▸ Kutipan Pilihan

* * *

Nurcholish menegaskan
betapa pentingnya kehidupan beragama. Ia tidak menjelaskan secara tegas apakah
yang dimaksud agama di sini adalah agama Islam saja. Artinya, agama yang
dimaksud adalah agama secara umum. Namun, dengan bahasa yang dialektis, ia
melakukan otokritik terhadap pemeluk agama. Ia mengakui bahwa dalam
agama-agama, lebih tepatnya, dalam lingkungan para penganut agama-agama, selalu
ada potensi kenegatifan dan perusakan yang amat berbahaya.
Nurcholish
melihat bahwa peta tahun 1992 sedang ditandai oleh konflik-konflik dengan warna
keagamaan. Diakui, agama memang bukan satu-satunya faktor, tapi jelas sekali bahwa pertimbangan keagamaan dalam
konflik-konflik itu dan dalam eskalasinya sangat banyak memainkan peran. Setiap
warna keagamaan dalam suatu konflik seringkali melibatkan agama formal atau
agama terorganisir (organized religion).
Ia menyebut tempat-tempat konflik; Irlandia, sekitar Perancis dan Jerman,
Bosnia-Herzegovina, Cyprus, Palestina, Timur Dekat, Afrika Hitam, Sudan, Perang
Teluk, Pakistan, Srilangka, Burma, Thailang, dan Filipina.
Menanggapi semboyan yang diperkenalkan oleh
futurolog, John Naisbitt dan Patricia Aburdene, Spiritualiy, Yes; Organized Religion, No, Nurcholish menyatakan
bahwa semboyan itu mengandung makna prinsipil daripada semboyan yang pernah ia
kemukakan 20 tahun sebelumnya –“Islam, Yes; Partai Islam, No”. Nurcholish mengaku mengalami kesulitan besar,
bahkan kemustahilan, untuk dapat menerima kebenarannya. Ia juga menegaskan
bahwa semboyan Spirituality, Yes;
Organized Religion, No, agaknya tidak memiliki pijakan yang kuat.
Artinya, agama-agama resmi memang masih menjadi fenomena yang banyak memainkan
peran dalam kehidupan manusia.
Merujuk pada Kitab Suci al-Qur’an,
Nurcholish menegaskan bahwa setiap umat atau golongan manusia telah pernah
dibangkitkan atau diutus seorang utusan Tuhan, dengan tugas menyeru umatnya
untuk menyembah kepada Tuhan saja (dalam pengertian paham Ketuhanan Yang Maha
Esa yang murni). Ia mengutip Surat al-Nahl (16): 36.
Berdasarkan firman-firman Allah itu dikatakan bahwa:
“... semua
agama Nabi dan Rasul yang telah dibangkitkan dalam setiap umat
adalah sama, dan inti dari ajaran semua Nabi dan Rasul itu ialah Ketuhanan Yang
Maha Esa dan perlawanan terhadap kekuatan-kekuatan tiranik. Dengan perkataan
lain, Ketuhanan Yang Maha Esa dan perlawanan terhadap tirani adalah titik
pertemuan, common platform atau,
dalam bahasa al-Qur’an, kalimatun-sawâ’
(kalimat atau ajaran yang sama) antara semua kitab suci.”

* * *

▸ Data yang Tersedia
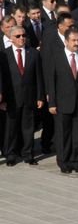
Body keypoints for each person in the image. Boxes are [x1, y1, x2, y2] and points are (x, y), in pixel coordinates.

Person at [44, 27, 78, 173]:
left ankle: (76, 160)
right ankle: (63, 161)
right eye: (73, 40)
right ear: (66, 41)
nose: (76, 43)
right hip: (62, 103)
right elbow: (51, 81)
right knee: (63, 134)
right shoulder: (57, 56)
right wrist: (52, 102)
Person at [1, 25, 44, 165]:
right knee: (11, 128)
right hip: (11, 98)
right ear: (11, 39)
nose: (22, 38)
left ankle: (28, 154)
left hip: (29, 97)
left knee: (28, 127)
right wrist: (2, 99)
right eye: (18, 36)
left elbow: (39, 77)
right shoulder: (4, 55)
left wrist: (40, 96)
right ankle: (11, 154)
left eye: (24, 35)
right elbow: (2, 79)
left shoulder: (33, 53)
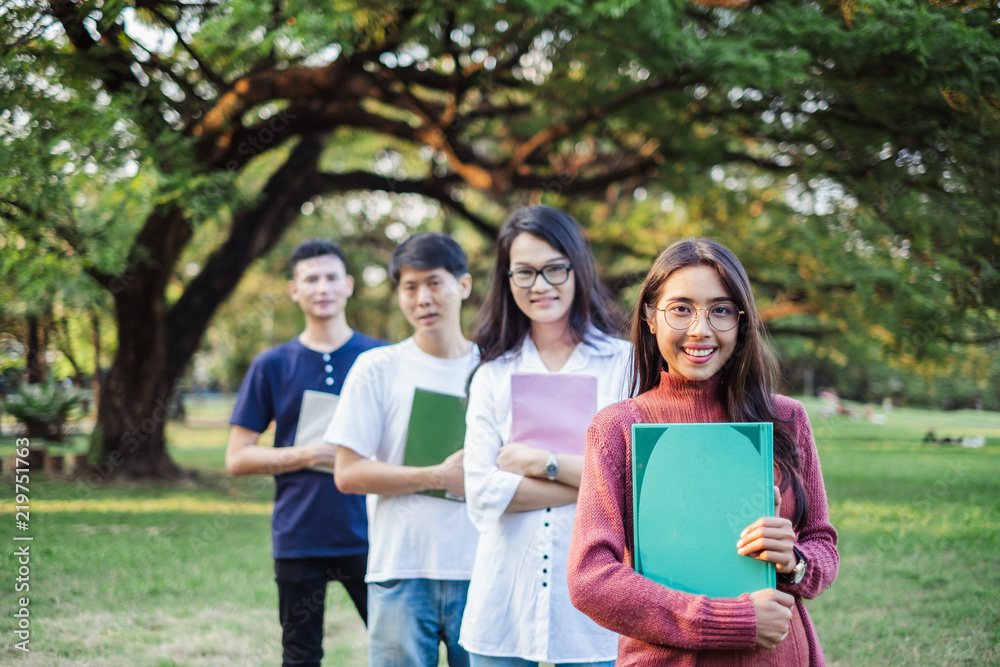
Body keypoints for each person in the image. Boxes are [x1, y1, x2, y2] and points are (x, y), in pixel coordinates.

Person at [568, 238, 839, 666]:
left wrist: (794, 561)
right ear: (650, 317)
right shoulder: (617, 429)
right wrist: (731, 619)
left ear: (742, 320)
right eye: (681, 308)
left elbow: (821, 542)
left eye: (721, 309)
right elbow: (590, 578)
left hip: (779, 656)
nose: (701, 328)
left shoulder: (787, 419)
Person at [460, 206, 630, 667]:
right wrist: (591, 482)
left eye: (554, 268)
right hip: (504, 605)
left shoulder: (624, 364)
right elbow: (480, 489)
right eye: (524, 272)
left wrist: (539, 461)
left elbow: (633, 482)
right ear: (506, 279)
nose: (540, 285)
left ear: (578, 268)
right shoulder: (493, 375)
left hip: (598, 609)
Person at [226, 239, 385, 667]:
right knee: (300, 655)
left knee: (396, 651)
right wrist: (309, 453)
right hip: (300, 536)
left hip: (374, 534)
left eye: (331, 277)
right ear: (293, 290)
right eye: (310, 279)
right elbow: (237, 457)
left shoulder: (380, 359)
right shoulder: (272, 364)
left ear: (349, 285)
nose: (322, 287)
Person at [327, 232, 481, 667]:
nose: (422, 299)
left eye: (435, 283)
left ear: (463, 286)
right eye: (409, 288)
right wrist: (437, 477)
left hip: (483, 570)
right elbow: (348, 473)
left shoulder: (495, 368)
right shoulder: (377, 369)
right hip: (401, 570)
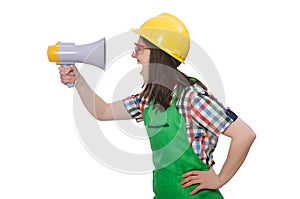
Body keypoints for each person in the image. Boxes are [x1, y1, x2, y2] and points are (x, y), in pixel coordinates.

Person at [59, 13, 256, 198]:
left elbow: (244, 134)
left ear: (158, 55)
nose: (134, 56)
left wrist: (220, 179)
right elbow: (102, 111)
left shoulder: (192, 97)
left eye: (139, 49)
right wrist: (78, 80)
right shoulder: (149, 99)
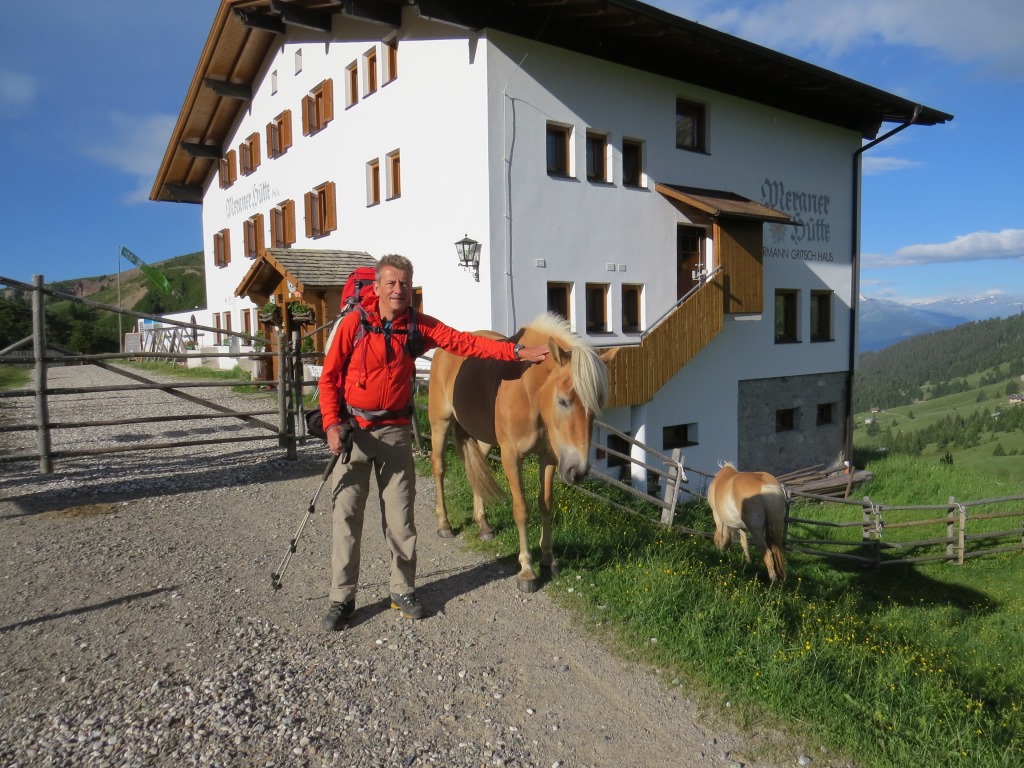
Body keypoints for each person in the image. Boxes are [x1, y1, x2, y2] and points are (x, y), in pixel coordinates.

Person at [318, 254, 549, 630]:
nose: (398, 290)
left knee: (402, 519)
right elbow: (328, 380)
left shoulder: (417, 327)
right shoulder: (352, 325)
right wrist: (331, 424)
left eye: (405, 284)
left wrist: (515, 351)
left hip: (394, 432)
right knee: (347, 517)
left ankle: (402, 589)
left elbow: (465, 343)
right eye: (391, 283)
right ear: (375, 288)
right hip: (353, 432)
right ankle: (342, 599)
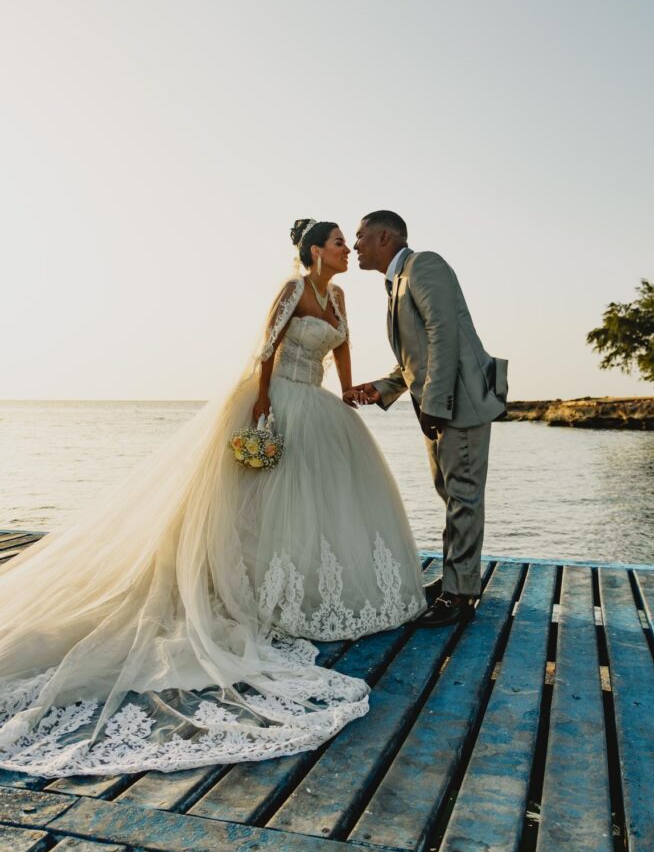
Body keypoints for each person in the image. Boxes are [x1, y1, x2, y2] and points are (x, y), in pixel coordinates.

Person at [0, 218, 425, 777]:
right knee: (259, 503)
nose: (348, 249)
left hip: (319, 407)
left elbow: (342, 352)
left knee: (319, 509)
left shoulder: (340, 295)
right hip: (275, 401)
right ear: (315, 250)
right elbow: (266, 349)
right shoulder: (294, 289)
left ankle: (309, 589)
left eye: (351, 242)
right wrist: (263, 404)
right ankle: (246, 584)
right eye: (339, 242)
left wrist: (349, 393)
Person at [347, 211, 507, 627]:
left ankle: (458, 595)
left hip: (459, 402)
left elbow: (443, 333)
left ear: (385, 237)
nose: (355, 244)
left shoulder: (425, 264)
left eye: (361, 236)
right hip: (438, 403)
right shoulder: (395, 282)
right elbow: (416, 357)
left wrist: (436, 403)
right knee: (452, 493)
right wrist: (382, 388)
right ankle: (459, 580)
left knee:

* * *

▸ Tugas yang Dikerjakan
• A. Menurut kutipan tentang Nurcholish, mengapa agama yang ia tegaskan penting dipahami sebagai agama secara umum? Jelaskan dalam satu sampai tiga kalimat.
• B. Tolong salin kata demi kata bagian kutipan tentang Nurcholish di antara "Artinya, agama-agama resmi" dan "al-Nahl (16): 36.", termasuk kedua bagian itu.
Gunakan kutipan itu saja sebagai sumber.

▸ Daftar Jawaban
• A. Nurcholish tidak menjelaskan secara tegas apakah agama yang ia maksud hanya agama Islam. Karena itu, agama yang dimaksud adalah agama secara umum.

• B.
Artinya, agama-agama resmi memang masih menjadi fenomena yang banyak memainkan
peran dalam kehidupan manusia.
Merujuk pada Kitab Suci al-Qur’an,
Nurcholish menegaskan bahwa setiap umat atau golongan manusia telah pernah
dibangkitkan atau diutus seorang utusan Tuhan, dengan tugas menyeru umatnya
untuk menyembah kepada Tuhan saja (dalam pengertian paham Ketuhanan Yang Maha
Esa yang murni). Ia mengutip Surat al-Nahl (16): 36.